Yoga, meditation and practising breathing techniques can be helpful, too. If these aren’t your thing, try to take some time out each day to do something you enjoy, instead. This could be gardening, reading a book, or just sitting with a cup of tea. The idea is to relax, unwind, and take some time for yourself.
Cognitive behavioural therapy
Cognitive behavioural therapy (CBT) can be an effective treatment for anxiety. It aims to break negative thought cycles, by getting you to talk about the things that make you feel stressed or worried. The idea is to teach you to break the cycle of anxiety so that you’re able to cope better in the long term.

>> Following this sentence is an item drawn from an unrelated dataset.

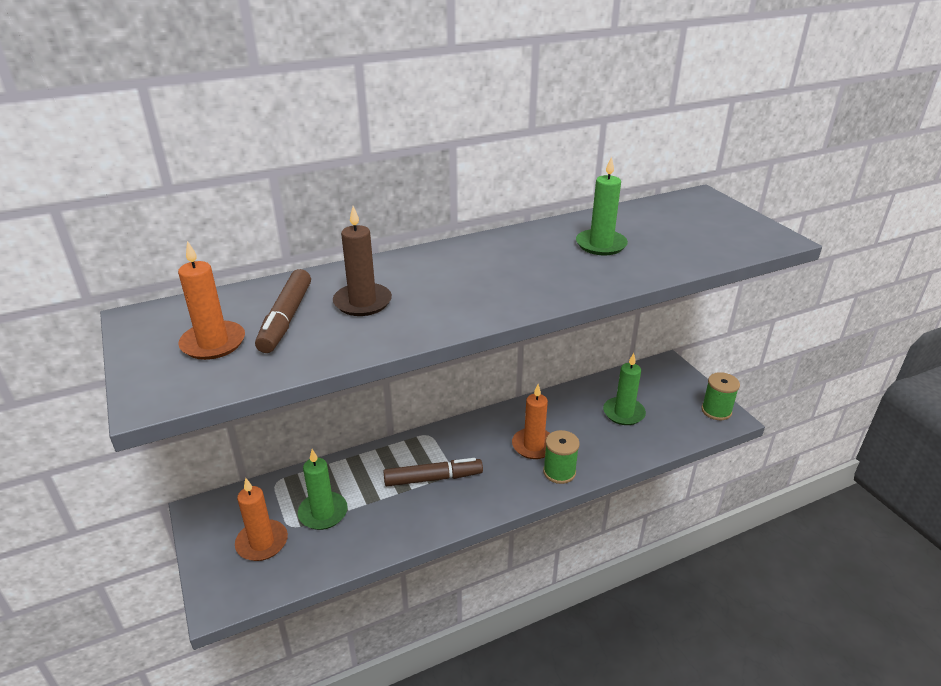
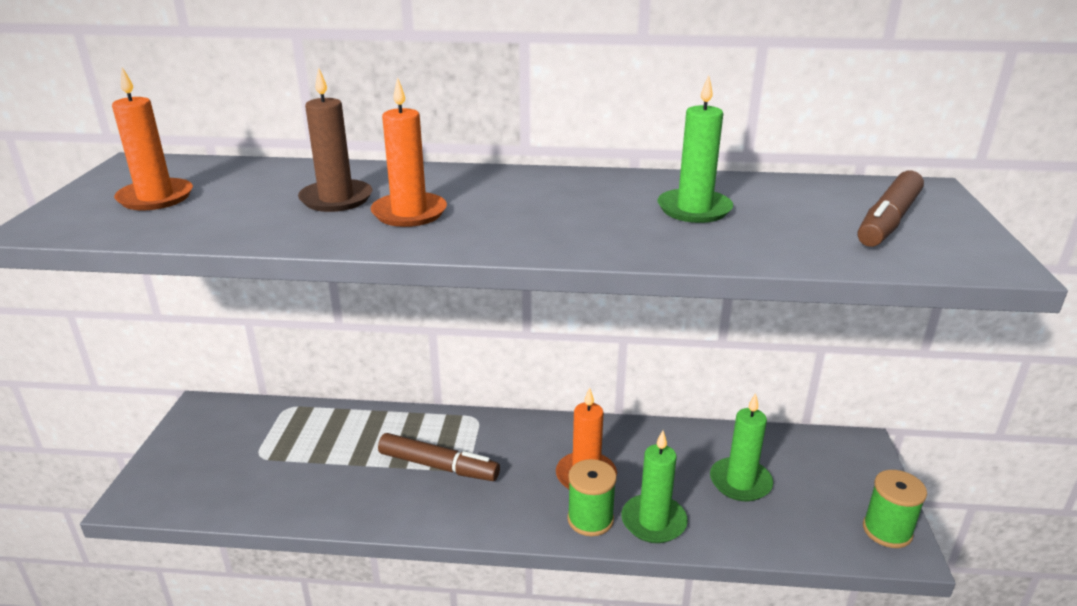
camera: 30 degrees right, 5 degrees down
orange candle [235,478,288,561] -> orange candle moved to [371,77,447,227]
brown marker [255,269,311,353] -> brown marker moved to [858,171,924,247]
green candle [298,449,348,530] -> green candle moved to [621,431,688,543]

You may also be wondering if there are specific menopause anxiety supplements available. Natural supplements such as Ashwagandha and vitamin D may help ease anxiety in menopause. However, it’s important to speak to your doctor before taking any supplements, as these could interfere with medication, and could come with unwanted side effects. Eve Biology Menopause Meal replacement shakes target symptoms of anxiety, brain fog, bloating and constipation using Ashwagandha, Ginkgo Biloba and Prebiotic Fibre which has been proven to improve gut microbiome. Learn more at Eve Biology
The bottom line
Anxiety in menopause is very common, thanks to declining oestrogen levels causing a hormonal imbalance in the brain. It comes with a long list of symptoms, including physical ones like nausea and heart palpitations. The good news is, there are ways to treat menopause anxiety that don’t involve taking medication – diet and lifestyle changes are often enough to make a real difference.